YS: This year marks 25 years of independence of the Republic of Kazakhstan. We declared our newfound sovereignty in 1991 but already we are justified in speaking about the presence of our country on the world stage. “We need to look into the past to understand the present and to see the contours of the future”, says our President, Nursultan Nazarbayev. The status of independence
is not a newly made doctrine of modern times for Kazakhs. This tradition of independence was already given to us by the ancestors of the Turkic-speaking peoples throughout the times of Turkic Eurasia. History’s always been interested in all the world states. But it always places a special emphasis on the sense of national identity. And here the truth is that nations and peoples cannot be absolutely similar, and national identity is mediated by the state’s independence.

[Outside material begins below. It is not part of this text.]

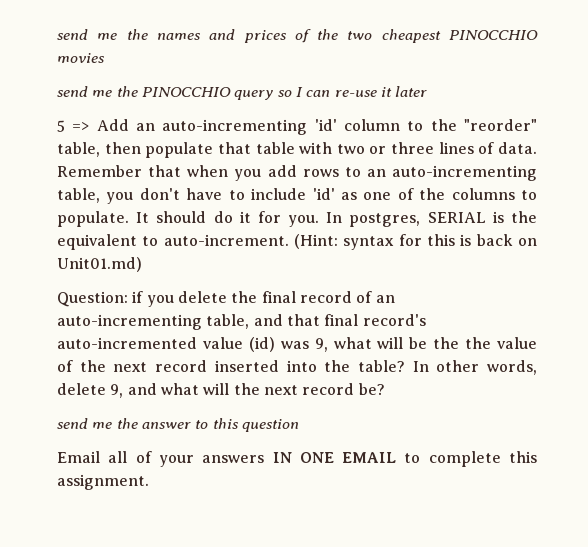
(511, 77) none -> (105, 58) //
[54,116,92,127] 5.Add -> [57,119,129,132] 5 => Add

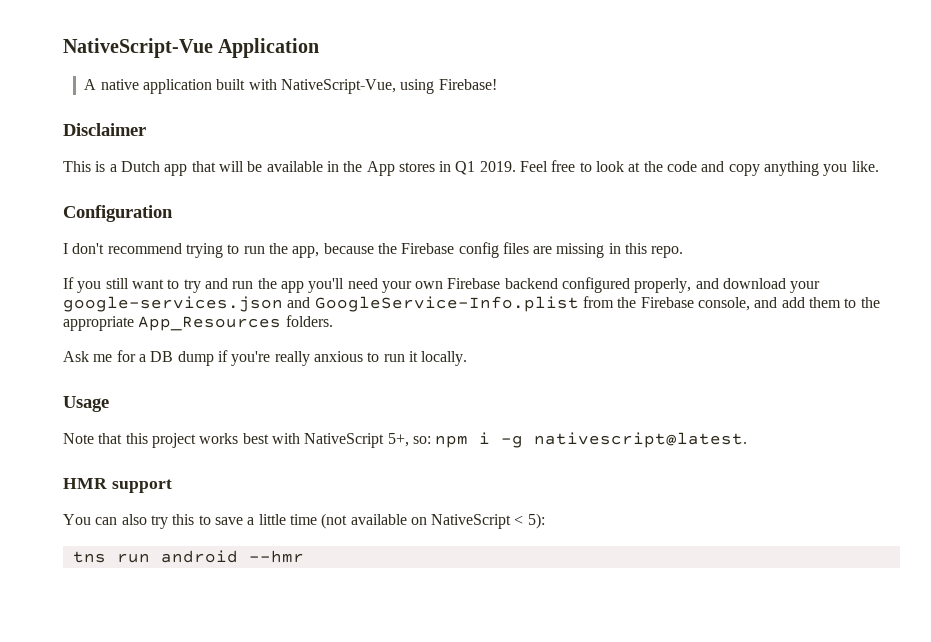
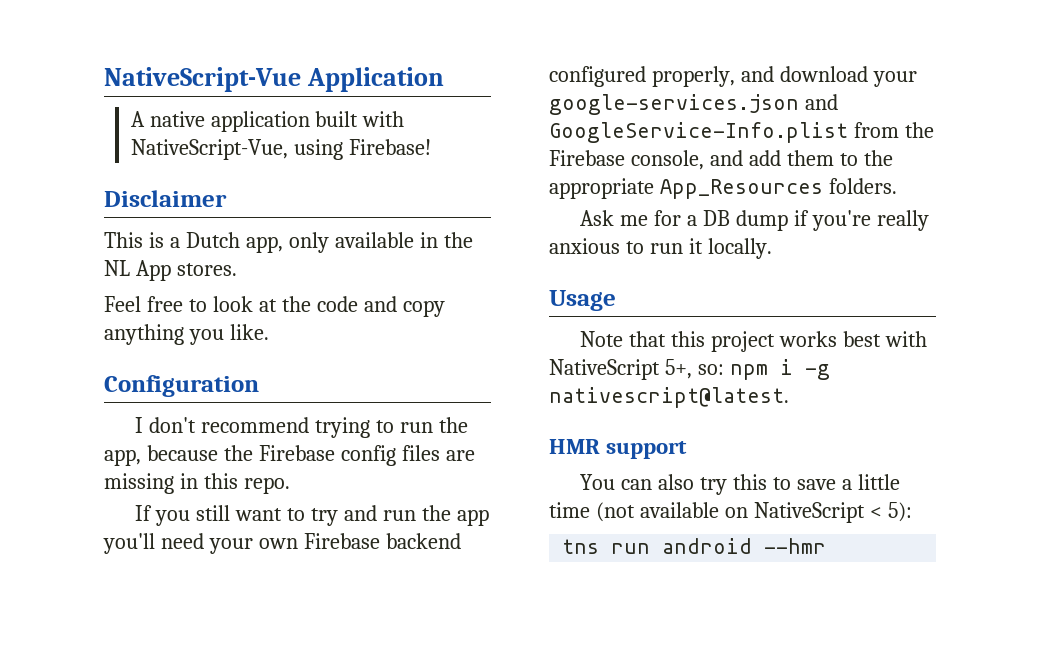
[164,161,516,176] app that will be available in the App stores in Q1 2019. -> [245,232,473,253] [104,260,237,281] app, only available in the NL App stores. //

It is the key to the
stability of an ethnic group, and the state in a complex, nonlinear peace-building practice.
Set aside a settled environmental view that the nomadic world was barbaric, ignorant and destructive and you will find a progressive role in the global historical process played by nomadic societies to which belonged traditional Kazakh society. The idea of independence has deep roots, and the independence of the state followed cultural independence, the independence of the spiritual embodied in tengrizm principles as we now call the ancient beliefs of Turkic-speaking ancestors. The fundamental civilisational paradigm of our independence is that the nomadic Turkic world organically fits into the global world-system of the ancient world and the Middle Ages, really connecting states and culture. In this context, each step of our people from the time we started to be aware of national identity can be considered as a historical turning point.
OCA: Finally, what message would you like to give to our readers in the UK?
YS: I first of all associate UK with world literature classics. As a child, I over read Alan Milne, Lewis Carroll, Rudyard Kipling. We all were young Robinsons of Daniel Defoe. We grew up on the works of the greatest dramaturge and poet William Shakespeare, perceived other worlds with HG Wells. And who among us did not wish to be Sherlock Holmes, Hercule Poirot, reading detective novels by Arthur
Conan Doyle, Agatha Christie? It is possible to talk endlessly about these truly national assets of the people of England. I wish multiplying glory, further spiritual and cultural development to all the readers. And of course I’m looking forward to the strengthening of our relations.